_TEXT PASSAGE_
»»

Ok do you have scales that you can with the portafilter after you have dosed , just as an experiment. One possibly explanation is that there was too much coffee being dosed. Did you feel like you had to work hard to get the portafilter to lock in? How was the pour overly slow . How did the coffee looki the basket after tamping ,right up to the top or not so much ?


----------



## joffy (Sep 9, 2013)

I have scales will try that. It locked on easily. Pour was ok, maybe a little quick about 22 secs. After tamping it wasn't full.

The puck stuck to the shower head perfectly though, just placed the portafilter back over and it came away so wasn't a complete mess!


----------



## Mrboots2u (May 10, 2013)

joffy said:


> I have scales will try that. It locked on easily. Pour was ok, maybe a little quick about 22 secs. After tamping it wasn't full.
> 
> The puck stuck to the shower head perfectly though, just placed the portafilter back over and it came away so wasn't a complete mess!


Ok no worries sounds like it isn't down to massively over dosing then to be honest .


----------



## Daren (Jan 16, 2012)

Do you do a cooling flush before you lock in your pf? If not do you have a temperature surfing routine?


----------



## joffy (Sep 9, 2013)

Daren said:


> Do you do a cooling flush before you lock in your pf? If not do you have a temperature surfing routine?


Well I run some water through before. Dunno if that's a cooling flush, thought it helped to heat up? I also attach the empty pf while the Gaggia warms up.


----------



## Mrboots2u (May 10, 2013)

joffy said:


> Well I run some water through before. Dunno if that's a cooling flush, thought it helped to heat up? I also attach the empty pf while the Gaggia warms up.


Yep running water through it is a cooling flush. Generally until it stops flash boiling is a good thing (2-3 seconds ) . If it's flash boiling ( steaming and making boiling noise ) during the flush then it's too hot .


----------

««

_DATASET SECTION_
»»

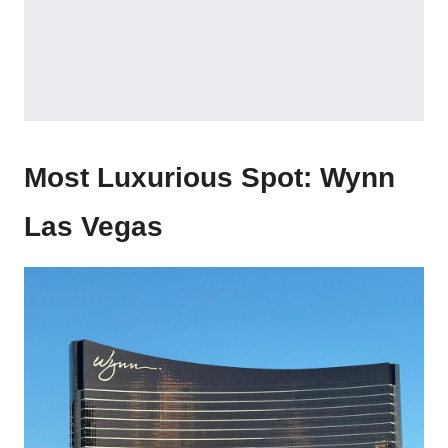
Most Luxurious Spot:
Wynn
Las Vegas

««

_EXERCISE DETAILS_
Print the passage from the espresso forum thread above between "Yep running water" and "it's too hot .", inclusive, without changing a word.

_PROBLEM SOLUTION_
Yep running water through it is a cooling flush. Generally until it stops flash boiling is a good thing (2-3 seconds ) . If it's flash boiling ( steaming and making boiling noise ) during the flush then it's too hot .